Entscheidungsstichwort (Thema)
Berufung, Unterschrift, Paraphe, unleserlich, Verwerfung, Unzulässigkeit, Wiedereinsetzung, Vertrauensschutz
Leitsatz (amtlich)
Die Berufung ist nicht ordnungsgemäß erhoben und demgemäß nach § 519 b ZPO zu verwerfen, wenn die Berufungsschrift lediglich mit einem parapheähnlichen Schriftgebilde unterzeichnet ist, das weder lesbar ist noch irgendeinen Bezug zum Namen des Unterzeichnenden der Berufung aufweist.
Normenkette
ArbGG § 64; ZPO §§ 233, 295, 519b
Beteiligte
Verfahrensgang
ArbG Kiel (Entscheidung vom 08.07.1998; Aktenzeichen 3 Ca 313 b/98) |
Tenor
wird die Berufung des Klägers gegen das Urteil des Arbeitsgerichts Kiel vom 08. Juli 1998 – 3 Ca 313b/98 – auf seine Kosten als unzulässig verworfen.
Gründe
I.
Der Kläger hat vor dem Arbeitsgericht geklagt mit dem Antrag,
festzustellen, daß das Arbeitsverhältnis der Parteien nicht durch die Kündigung seitens der Beklagten vom 28. Januar 1998 fristgemäß oder fristlos beendet wurde, sondern unverändert bis zum 26. März 1998 fortbestand.

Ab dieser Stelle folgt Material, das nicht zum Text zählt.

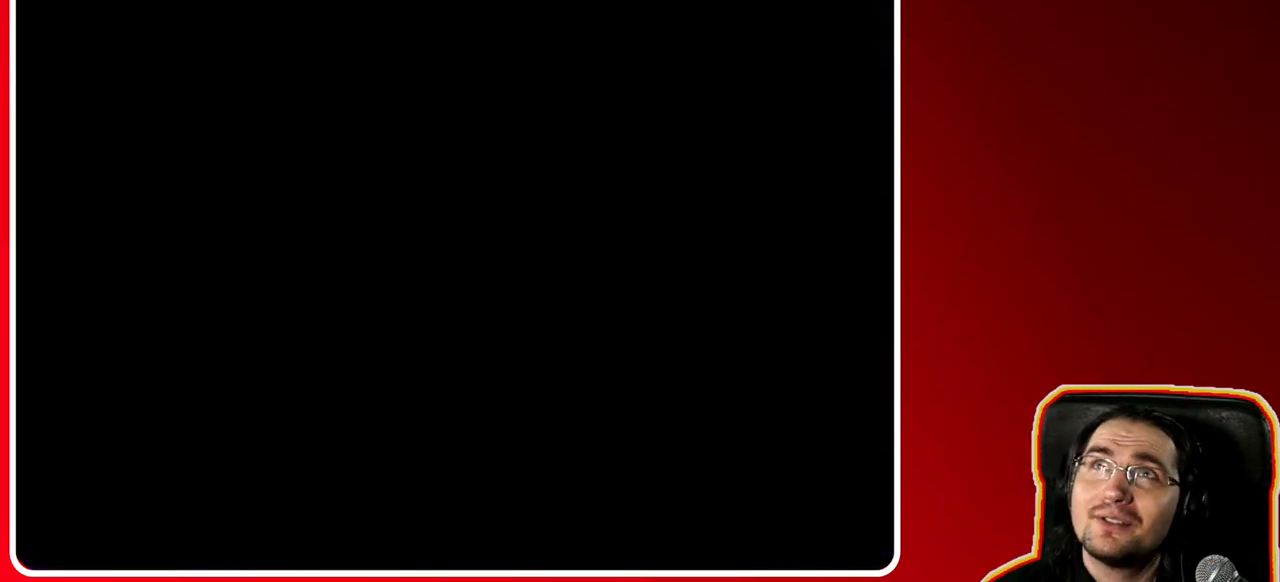
{"buttons": [], "left_stick": "center", "right_stick": "center", "events": []}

Hierauf hat das Arbeitsgericht durch Urteil vom 08. Juli 1998 für Recht erkannt:
- Die Klage wird abgewiesen.
- Der Kläger trägt die Kosten des Rechtsstreits.
- Der Streitwert wird auf DM 13.500,– festgesetzt.
Gegen dieses ihm am 10. September 1998 zugestellte Urteil hat der Kläger mit dem am 12. Oktober 1998 bei dem Landesarbeitsgericht eingegangenen Schriftsatz Berufung eingelegt.
Die Berufungsschrift trägt im Briefkopf u. a. die Angabe
P.A. F. RECHTSANWALT UND NOTAR
M.H. RECHTSANWALT
E.S.
bis 1985
und unter der handschriftlichen Unterzeichnung die maschinenschriftliche Angabe (H.) „Rechtsanwalt”. Die Berufungsschrift, ist mit einem unleserlichen Schriftzug unterzeichnet. Dieses Strichgebilde, das eine entfernte Ähnlichkeit mit einem. „K” ausweisen könnte, sieht so aus:
(H.)
Rechtsanwalt
Unter dem 10. Mai 1999 wurden die Prozeßbevollmächtigten des Klägers auf die Bedenken gegen die Zulässigkeit der Berufung hingewiesen: „Die Berufungsschrift trägt keine Unterschrift, allenfalls ein paraphenähnliches Buchstabengebilde.” Sie meinen, daß es sich um einen die Identität des unterzeichnenden Rechtsanwalt Hartig ausreichend kennzeichnenden Schriftzug handele, entsprechende charakteristische Merkmale aufweise und sich als Unterschrift unter einem Namen darstelle:
„Die Unterschrift beginne stets mit einem langen senkrechten oder leicht geneigten Strich, in dem das „H” mit dem „a” am Ende zu sehen sei. Die Schriftführung steige dann für das „r” und „t” endend mit der „t-Spitze”, wieder an und falle über das „i” und das „g” endend etwa in Höhe des Tiefpunktes des „H”, je nach Neigung des Schriftzuges wieder ab. Diese durchgängige Zeichnung finde sich auch in der Berufungsschrift, wobei zu konzidieren sei, daß das Schriftbild teilweise mehr, teilweise weniger auseinandergezogen sei, so daß die nach oben gezogene Linie zur „t-Spitze” sich teilweise auf der Grundlinie des „H” befinde, teilweise aber auch seitlich rechts versetzt sei.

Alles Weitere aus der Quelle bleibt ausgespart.